Desde hace 30 años, las casas de la última fila con vista a la playa se han ido recorriendo para acercarse más a la orilla. Son casas veraniegas que antes pertenecían a gente de Mérida y que posteriormente fueron vendidas a italianos, argentinos y estadounidenses.  

Francisco* notó desde niño la desviación de la calle y cómo las casas veraniegas iban ocupando más espacio. Fue hasta que Sisal se vendió como Pueblo Mágico que comenzó a verlo con gravedad: “Empezamos a averiguar que cuando existe una calle y queda un espacio es fondo legal. Entonces, nosotros por eso entramos ahí, porque sabemos que existe una calle y los de las casas veraniegas lo saben. Ese fue el temor. Si lo dejamos, los de las casas veraniegas lo van a agarrar y ellos lo van a invadir y el gobierno se los va a facilitar”. 

El polígono donde las y los vecinos buscan construir sus casas cumple con el requisito de distancia de la playa y de la zona federal.

No quieren ser “el cancuncito de Yucatán”
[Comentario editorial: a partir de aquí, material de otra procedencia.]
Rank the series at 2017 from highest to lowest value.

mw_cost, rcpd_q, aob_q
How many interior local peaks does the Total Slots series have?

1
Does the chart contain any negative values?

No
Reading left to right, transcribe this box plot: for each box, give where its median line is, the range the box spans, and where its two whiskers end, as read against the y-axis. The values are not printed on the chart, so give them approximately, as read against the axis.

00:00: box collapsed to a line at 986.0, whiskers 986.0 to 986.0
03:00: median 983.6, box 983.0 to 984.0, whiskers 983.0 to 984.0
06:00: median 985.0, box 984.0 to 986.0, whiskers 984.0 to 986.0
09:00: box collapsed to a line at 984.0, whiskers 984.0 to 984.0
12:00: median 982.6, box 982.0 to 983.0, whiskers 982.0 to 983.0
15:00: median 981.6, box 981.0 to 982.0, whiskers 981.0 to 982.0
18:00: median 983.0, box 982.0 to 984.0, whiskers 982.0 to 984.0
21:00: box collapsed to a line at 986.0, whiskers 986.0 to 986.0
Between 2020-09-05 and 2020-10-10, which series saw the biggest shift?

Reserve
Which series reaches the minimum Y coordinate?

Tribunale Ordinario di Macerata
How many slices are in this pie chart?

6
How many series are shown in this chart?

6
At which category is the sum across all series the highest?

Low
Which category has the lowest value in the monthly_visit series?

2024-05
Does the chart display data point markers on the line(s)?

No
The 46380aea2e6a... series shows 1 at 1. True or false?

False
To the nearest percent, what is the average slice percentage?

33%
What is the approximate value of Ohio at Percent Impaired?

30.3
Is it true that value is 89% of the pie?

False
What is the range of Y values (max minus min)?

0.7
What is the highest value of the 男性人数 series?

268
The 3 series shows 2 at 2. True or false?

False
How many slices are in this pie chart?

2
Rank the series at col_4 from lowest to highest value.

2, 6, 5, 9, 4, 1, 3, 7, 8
Los pobladores buscaron vías legales para construir sus viviendas, pero no tuvieron respuesta de las autoridades locales. Durante seis meses solicitaron a la alcaldesa Cristina Pérez Bojórquez el trazado de la calle 4 poniente. Solicitaron diálogos con Profepa y Semarnat pero en vez de una reunión, las autoridades federales respondieron con 300 elementos armados y la clausura de los terrenos

Golpearon a las mujeres. Hay videos donde se ve cómo las agreden. Al día siguiente buscaron diálogo y fuimos con temor. Nos dijeron que esas tierras le pertenecen a la Federación. El representante de la Profepa nos dijo que quien construyera en esa área sería castigado con multas grandísimas y cárcel. Le dije que de ese mismo lado estaba la casa de un argentino. Se quedó con cara de que ya la había cajeteado”, cuenta Francisco.

El representante de la Profepa, 15 días después fue a explorar el área, a ver los departamentos y el edificio de Rosa Palmar. Lo llevaron a Paraíso Sisal y a las casas veraniegas. Le preguntaron: “¿A esas personas las vas a meter al bote?”. Las autoridades dijeron que “lo iban a revisar” y no tuvieron más respuesta. 

El gobernador Huacho Díaz Mena declaró que a las familias se les darían terrenos cerca de la ciénaga o en Hunucmá. A las familias les queda claro que las autoridades y los empresarios no quieren que las casas de los pobladores devalúen los terrenos de lujo o les impidan concesionar esas tierras frente al mar.

Rosa es mamá de un niño con discapacidad y vive de la venta de artesanías en la playa, también tiene otra hija pequeña: “¿Cómo me manda este señor a mí a vivir a 30 kilómetros del lugar donde yo trabajo? ¿O es que Huacho me va a poner casa, terreno y negocio?”.

Como no llegaron a ningún acuerdo, ellos van a seguir construyendo. Temen que esos terrenos ya estén apalabrados o concesionados. De hecho, el edificio Rosa Palmar proyecta poner en la playa una alberca con chapoteadero y jacuzzi, camas y camastros, áreas de grill y fogata, barra, baños y estacionamiento. 

Hay grandes complejos que faltan por construirse, que están en las primeras y segundas etapas, donde van a deforestar el mangle como el gobierno no se imagina, que si sabe no quiere meter las manos”, añaden las y los vecinos consultados por Jaltun.

Desde que arrestaron a Óscar las 300 familias viven con miedo. Familiares suyos o ellos mismos son intimidados diariamente. “No duermes tranquila. Ayer llegó un momento en el que ya no soporté más. Me fui al patio a vomitar. Imagínate el tamaño de nuestra necesidad que a pesar de ello no queremos dejar las tierras”.